Be aware that some networks generalize better than others. VGG16 is known for its general convolutional filters, whereas a ResNet can be tricky, depending on how much data you have available.
Remember that you can always use a pre-trained network in a larger architecture! In the competition above, people included the pre-trained ResNet within a U-Net to perform semantic segmentation instead of classic single image classification!
In science, especially in emerging applications, scientists will publish a proof of concept paper. Making a network work on a specific use case can be a valuable gateway to a general method.
Great scientists will publish their trained model alongside the code to reproduce these results. Frequently, you can use that trained network and fine-tune the network on a new site of a similar problem set. An example from the Focus Group meeting for AI for Natural Disaster Management I attended today is to train a network on an avalanche-prone site where a lot of data is available and then transfer the model to the new complexity captured by the first site.
This is not the generalization that most machine learning scientists strive for. However, it can be a valuable use case for applied scientists in specific areas. It's also great as a proof of concept to obtain grants for more data collection.
The holy grail. The network to rule them all. The GPT-3 to my little corner of science.
When you're in the lucky position to have massive amounts of diverse datasets, you can train a model on all of it. This model ideally captures general abstractions from the data. Then, you fine-tune it to specific areas when needed.
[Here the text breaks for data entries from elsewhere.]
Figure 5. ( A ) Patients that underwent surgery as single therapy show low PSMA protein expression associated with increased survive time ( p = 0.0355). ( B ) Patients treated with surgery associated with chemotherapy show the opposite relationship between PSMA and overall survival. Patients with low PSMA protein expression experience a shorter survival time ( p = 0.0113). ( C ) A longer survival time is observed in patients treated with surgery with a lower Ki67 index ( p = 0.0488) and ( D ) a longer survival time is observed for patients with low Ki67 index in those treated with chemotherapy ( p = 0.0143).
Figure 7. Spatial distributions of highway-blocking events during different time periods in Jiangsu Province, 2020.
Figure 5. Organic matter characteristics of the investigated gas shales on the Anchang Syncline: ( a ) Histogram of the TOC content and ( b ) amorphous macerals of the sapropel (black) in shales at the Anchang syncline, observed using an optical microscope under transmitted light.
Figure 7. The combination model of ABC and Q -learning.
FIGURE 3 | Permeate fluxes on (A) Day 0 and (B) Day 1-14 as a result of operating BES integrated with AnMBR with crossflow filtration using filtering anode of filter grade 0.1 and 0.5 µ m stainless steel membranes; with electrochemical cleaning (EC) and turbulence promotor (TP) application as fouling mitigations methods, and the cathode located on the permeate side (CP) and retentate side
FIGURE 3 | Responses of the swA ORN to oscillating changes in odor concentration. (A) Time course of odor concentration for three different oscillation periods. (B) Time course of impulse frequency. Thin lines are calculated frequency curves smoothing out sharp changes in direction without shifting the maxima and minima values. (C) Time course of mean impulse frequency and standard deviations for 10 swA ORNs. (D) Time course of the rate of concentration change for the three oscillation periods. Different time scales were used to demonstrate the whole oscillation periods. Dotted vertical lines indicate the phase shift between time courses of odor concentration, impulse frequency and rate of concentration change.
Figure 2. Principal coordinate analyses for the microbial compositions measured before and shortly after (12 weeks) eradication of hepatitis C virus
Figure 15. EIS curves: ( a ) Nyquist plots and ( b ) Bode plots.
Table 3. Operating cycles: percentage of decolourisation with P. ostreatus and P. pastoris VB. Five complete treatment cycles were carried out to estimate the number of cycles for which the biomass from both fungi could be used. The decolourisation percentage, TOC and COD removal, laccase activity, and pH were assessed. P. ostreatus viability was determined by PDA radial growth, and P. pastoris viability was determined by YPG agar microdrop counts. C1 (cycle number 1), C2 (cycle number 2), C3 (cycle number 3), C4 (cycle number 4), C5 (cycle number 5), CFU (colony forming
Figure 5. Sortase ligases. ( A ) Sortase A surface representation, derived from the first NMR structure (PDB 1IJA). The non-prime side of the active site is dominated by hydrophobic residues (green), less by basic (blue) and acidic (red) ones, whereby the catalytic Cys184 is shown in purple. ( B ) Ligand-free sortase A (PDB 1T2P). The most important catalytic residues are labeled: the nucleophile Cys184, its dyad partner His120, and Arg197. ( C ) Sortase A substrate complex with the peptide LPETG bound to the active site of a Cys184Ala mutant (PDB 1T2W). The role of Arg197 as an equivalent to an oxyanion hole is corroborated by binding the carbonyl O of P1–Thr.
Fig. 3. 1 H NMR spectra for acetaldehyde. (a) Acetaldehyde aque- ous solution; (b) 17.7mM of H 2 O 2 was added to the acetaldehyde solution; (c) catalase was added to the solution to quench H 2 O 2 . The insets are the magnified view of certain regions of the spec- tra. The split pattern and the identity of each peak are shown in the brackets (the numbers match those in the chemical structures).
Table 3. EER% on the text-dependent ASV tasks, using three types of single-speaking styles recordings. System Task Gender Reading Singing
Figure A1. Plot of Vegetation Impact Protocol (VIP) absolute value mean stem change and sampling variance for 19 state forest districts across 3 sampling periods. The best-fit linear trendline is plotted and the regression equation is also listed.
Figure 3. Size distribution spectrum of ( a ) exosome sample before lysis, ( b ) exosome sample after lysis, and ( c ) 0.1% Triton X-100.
This is, for example, done in active seismic. Many of the data brokers and service companies create large-scale models that can then be fine-tuned to the specific segmentation task a customer has at hand.
These models are particularly exciting to examine in ablation and explainability studies to gain deeper insight into specific domains and how a neural network interprets it.
You could start with the fast.ai course and learn about transfer learning, or maybe read some research papers on the fantastic paperswithcode.
Or maybe you'd like to watch the CVPR 2021 workshop that in part inspired me to write this short look into applications of transfer learning: Data- and Label-efficient Learning in an Imperfect World.